1. Blank diagnostic reagent
The reagent blank can be understood as the value detected when the content of the substance to be tested is theoretically zero. The general practice is to measure with water as a sample, and theoretically this value should be zero.
But the actual situation is not the case. Even if the sample added is water, it will show a certain degree of reactivity. The constant blank response degree does not affect the performance of the reagent, but if the blank response degree fluctuates greatly, the clinical results may be inaccurate. Mainly due to the instability of the reaction system of the diagnostic reagents, such as the instability of the antiseptic system, buffer system, enzymatic reaction system, etc., will lead to the change of the blank reaction degree.
2. Analysis sensitivity of diagnostic reagents
Analysis sensitivity refers to the slope of the calibration curve (or analysis curve), which can reflect the sensitivity of the diagnostic reagent to changes in the content of the substance to be tested. If the sensitivity is higher, corresponding to the change in the content of the substance to be tested, the greater the change in the detected experimental value. In this way, even if the content of the tiny substance to be tested changes, it will be found very easily.

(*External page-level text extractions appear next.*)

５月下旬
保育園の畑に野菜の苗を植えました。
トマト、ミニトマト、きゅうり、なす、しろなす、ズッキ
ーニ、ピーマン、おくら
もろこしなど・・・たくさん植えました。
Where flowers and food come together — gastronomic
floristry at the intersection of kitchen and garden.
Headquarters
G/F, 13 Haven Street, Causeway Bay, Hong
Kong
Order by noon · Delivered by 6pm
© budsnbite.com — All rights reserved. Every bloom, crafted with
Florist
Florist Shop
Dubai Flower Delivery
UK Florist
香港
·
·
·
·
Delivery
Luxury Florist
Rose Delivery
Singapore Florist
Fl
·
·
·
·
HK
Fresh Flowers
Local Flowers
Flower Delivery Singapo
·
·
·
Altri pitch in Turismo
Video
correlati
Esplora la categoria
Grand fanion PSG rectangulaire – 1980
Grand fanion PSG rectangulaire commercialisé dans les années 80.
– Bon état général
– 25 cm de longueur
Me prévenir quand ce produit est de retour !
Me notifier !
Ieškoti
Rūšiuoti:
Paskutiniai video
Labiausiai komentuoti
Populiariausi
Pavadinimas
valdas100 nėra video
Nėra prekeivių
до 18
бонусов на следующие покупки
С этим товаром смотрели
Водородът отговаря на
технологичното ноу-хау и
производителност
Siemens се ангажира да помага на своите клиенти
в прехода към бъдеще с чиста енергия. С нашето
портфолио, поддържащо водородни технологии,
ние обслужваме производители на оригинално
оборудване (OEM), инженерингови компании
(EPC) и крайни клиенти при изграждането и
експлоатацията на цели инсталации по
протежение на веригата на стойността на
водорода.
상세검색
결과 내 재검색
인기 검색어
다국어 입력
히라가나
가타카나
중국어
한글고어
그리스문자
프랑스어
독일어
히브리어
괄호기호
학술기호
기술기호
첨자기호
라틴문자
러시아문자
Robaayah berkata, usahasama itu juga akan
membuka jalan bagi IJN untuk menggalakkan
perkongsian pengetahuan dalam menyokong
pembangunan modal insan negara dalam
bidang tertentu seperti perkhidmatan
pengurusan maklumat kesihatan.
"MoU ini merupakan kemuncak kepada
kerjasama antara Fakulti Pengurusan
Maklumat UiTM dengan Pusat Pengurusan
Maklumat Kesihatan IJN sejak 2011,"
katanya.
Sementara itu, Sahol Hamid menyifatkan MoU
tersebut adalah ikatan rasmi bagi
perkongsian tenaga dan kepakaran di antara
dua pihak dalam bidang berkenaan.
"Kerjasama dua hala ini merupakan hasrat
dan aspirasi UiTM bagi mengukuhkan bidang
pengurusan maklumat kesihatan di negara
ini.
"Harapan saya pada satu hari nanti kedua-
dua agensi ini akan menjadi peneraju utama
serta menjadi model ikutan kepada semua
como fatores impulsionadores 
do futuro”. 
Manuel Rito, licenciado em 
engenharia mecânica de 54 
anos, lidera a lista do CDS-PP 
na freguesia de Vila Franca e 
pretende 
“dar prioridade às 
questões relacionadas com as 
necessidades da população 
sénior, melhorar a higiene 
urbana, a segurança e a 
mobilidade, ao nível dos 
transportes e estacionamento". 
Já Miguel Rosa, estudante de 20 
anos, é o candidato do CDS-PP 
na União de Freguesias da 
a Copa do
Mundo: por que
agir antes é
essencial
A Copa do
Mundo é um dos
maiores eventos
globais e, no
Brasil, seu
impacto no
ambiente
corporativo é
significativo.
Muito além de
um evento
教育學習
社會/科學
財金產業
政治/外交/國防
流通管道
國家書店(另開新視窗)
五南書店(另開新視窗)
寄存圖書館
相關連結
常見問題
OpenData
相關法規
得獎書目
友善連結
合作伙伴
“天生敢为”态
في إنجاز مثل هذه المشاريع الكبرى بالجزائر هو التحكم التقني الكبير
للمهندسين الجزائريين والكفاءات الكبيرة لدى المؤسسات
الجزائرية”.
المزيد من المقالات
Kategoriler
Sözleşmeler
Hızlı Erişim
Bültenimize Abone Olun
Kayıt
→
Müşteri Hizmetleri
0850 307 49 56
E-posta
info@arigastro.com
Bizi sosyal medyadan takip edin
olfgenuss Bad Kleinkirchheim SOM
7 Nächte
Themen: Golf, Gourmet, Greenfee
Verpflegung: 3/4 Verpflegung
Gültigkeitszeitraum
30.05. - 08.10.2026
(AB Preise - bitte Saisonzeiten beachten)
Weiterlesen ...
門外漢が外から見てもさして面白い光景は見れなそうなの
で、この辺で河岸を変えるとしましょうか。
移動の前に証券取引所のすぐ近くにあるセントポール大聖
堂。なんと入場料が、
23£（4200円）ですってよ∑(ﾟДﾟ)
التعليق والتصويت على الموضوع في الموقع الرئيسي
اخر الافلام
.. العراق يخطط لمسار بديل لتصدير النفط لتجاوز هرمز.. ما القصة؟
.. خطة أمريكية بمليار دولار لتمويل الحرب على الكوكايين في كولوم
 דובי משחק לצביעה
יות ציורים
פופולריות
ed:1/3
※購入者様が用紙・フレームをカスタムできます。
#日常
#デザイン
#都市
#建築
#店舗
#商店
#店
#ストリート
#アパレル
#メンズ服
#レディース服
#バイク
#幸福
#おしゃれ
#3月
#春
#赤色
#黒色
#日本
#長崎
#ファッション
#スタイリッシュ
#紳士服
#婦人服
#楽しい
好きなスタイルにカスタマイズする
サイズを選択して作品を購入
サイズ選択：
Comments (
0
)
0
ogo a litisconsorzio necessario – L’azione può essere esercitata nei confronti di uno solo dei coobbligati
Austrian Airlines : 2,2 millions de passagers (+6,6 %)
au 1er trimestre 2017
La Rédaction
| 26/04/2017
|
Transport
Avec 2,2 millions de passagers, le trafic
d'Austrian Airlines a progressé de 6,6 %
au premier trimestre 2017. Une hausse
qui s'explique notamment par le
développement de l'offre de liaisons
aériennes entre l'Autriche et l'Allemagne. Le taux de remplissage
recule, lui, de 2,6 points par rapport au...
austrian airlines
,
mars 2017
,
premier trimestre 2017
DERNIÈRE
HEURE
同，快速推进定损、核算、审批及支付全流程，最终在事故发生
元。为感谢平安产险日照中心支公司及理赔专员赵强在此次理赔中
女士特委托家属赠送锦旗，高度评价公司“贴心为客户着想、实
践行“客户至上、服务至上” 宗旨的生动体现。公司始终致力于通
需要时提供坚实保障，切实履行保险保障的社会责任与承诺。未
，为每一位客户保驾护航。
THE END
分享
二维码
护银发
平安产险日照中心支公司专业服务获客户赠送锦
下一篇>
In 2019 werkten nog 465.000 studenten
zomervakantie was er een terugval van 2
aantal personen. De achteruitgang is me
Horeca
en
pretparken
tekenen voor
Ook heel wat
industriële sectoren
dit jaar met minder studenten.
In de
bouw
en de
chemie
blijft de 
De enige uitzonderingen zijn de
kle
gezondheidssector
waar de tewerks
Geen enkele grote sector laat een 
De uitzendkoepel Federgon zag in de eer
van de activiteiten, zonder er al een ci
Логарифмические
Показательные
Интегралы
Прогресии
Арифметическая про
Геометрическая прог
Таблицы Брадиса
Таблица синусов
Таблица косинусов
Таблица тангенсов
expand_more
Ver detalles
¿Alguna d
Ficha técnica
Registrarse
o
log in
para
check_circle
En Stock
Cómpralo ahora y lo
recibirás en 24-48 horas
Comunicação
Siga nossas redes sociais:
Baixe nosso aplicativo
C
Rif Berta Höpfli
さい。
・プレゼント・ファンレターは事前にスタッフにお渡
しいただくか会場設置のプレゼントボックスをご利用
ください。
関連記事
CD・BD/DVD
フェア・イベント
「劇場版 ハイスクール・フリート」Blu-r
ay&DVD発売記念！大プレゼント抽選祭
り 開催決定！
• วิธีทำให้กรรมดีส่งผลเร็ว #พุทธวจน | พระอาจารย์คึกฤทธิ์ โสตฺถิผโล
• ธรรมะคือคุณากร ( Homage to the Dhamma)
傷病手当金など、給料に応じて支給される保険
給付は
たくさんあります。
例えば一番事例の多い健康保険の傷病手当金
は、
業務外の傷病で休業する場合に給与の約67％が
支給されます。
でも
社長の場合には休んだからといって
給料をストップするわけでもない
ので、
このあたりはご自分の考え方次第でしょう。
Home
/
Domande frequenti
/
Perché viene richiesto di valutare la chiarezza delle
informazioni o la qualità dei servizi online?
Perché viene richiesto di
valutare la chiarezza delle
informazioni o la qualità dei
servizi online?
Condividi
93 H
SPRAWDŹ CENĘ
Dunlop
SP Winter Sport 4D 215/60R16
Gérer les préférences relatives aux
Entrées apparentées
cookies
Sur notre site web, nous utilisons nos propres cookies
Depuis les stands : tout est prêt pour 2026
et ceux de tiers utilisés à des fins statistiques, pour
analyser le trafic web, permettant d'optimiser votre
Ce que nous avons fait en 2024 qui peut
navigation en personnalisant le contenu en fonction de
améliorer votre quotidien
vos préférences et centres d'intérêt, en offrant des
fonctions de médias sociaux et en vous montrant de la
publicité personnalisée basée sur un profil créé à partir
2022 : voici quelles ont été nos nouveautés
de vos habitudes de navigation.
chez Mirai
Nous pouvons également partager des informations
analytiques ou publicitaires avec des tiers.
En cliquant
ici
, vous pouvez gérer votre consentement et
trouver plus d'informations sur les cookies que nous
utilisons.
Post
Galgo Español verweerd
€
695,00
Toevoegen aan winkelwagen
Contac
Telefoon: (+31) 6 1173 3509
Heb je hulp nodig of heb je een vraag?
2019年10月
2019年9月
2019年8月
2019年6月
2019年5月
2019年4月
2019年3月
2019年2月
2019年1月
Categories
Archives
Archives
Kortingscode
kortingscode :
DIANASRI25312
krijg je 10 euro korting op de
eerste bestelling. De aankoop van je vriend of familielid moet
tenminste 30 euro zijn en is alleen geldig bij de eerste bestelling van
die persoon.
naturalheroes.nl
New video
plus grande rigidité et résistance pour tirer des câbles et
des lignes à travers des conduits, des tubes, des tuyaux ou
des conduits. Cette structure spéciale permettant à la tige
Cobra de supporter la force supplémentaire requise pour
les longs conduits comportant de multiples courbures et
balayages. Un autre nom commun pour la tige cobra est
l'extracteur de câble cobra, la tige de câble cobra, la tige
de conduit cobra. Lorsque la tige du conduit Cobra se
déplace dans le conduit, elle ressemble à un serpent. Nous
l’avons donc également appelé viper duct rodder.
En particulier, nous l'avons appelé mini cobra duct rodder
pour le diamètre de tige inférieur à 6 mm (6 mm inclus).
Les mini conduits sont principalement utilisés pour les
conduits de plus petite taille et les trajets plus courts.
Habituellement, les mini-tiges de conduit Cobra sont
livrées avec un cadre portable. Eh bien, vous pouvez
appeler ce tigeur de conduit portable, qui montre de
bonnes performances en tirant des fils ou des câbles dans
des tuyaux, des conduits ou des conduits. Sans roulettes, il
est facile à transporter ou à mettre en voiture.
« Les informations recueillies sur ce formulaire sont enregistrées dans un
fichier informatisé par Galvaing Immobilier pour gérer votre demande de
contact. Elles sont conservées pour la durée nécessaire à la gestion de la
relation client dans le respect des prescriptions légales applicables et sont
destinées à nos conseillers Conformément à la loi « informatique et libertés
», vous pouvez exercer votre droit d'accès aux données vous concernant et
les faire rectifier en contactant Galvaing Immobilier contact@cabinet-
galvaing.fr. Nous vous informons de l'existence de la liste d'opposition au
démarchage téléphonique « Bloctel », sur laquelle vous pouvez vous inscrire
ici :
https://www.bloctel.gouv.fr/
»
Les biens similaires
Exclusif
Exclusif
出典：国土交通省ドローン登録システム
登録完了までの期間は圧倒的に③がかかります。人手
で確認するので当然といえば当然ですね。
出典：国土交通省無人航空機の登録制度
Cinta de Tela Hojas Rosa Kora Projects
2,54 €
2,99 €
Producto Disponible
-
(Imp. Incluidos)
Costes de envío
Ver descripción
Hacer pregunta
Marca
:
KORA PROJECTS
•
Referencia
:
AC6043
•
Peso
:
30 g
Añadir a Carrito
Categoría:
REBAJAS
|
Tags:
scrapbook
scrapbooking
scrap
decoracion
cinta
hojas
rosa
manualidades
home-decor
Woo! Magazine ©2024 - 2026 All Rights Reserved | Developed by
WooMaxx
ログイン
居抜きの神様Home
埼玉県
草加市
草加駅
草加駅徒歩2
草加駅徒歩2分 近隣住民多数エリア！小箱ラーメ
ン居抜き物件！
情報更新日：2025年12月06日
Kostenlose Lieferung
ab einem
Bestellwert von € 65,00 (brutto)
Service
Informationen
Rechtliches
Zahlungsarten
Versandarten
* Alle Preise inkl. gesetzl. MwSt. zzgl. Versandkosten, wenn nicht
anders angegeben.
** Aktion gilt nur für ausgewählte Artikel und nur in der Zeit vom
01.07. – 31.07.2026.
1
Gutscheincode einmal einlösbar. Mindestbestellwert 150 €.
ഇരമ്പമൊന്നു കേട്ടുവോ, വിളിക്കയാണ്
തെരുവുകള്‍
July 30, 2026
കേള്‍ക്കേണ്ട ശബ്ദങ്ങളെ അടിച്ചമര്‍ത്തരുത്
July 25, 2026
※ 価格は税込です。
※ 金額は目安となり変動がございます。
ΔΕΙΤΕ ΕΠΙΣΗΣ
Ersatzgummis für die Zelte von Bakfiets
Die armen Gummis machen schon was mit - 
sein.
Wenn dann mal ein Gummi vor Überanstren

3. The linear range of diagnostic reagent indicators
If within a numerical interval, the content of the substance to be tested and the analytically detected value form a good one-to-one correspondence, then we can call this numerical interval the linear range of the diagnostic reagent. The wider the numerical range covered by the linear range, the wider the coverage of clinical samples.
4. Precision and accuracy of diagnostic reagents
Simply put, precision is the repeatability of test results.
Accuracy reflects the degree of consistency between the detected value of the substance to be tested and the actual value.
5. Analysis specificity of diagnostic reagent indicators
Analytical specificity refers to the ability of the test result of the analyte to not be interfered by other components. In other words, the test results of diagnostic reagents will be affected by the presence of some substances, leading to deviations from the actual situation. Common interfering factors include hemolysis, blood lipids, bilirubin and VC. And there is infection test kit.
If the test result is not affected at all, unless the human body does not have these substances. They are interferences for diagnostic tests, but they are components that maintain human body functions and are indispensable.
In this case, only the diagnostic reagent itself can overcome the difficulties. How to overcome it? Improve your own anti-interference ability. If in an environment where a large number of interfering substances exist, the diagnostic reagent can also control the deviation of the detection result from the actual value within an acceptable range, and the anti-interference ability of the reagent is also qualified.
6. Index stability of diagnostic reagents
Stability can be understood as the shelf life of diagnostic reagents to ensure that the test results of the reagents are stable and reliable within a certain period of time. Stability can be divided into long-term stability and opened bottle stability.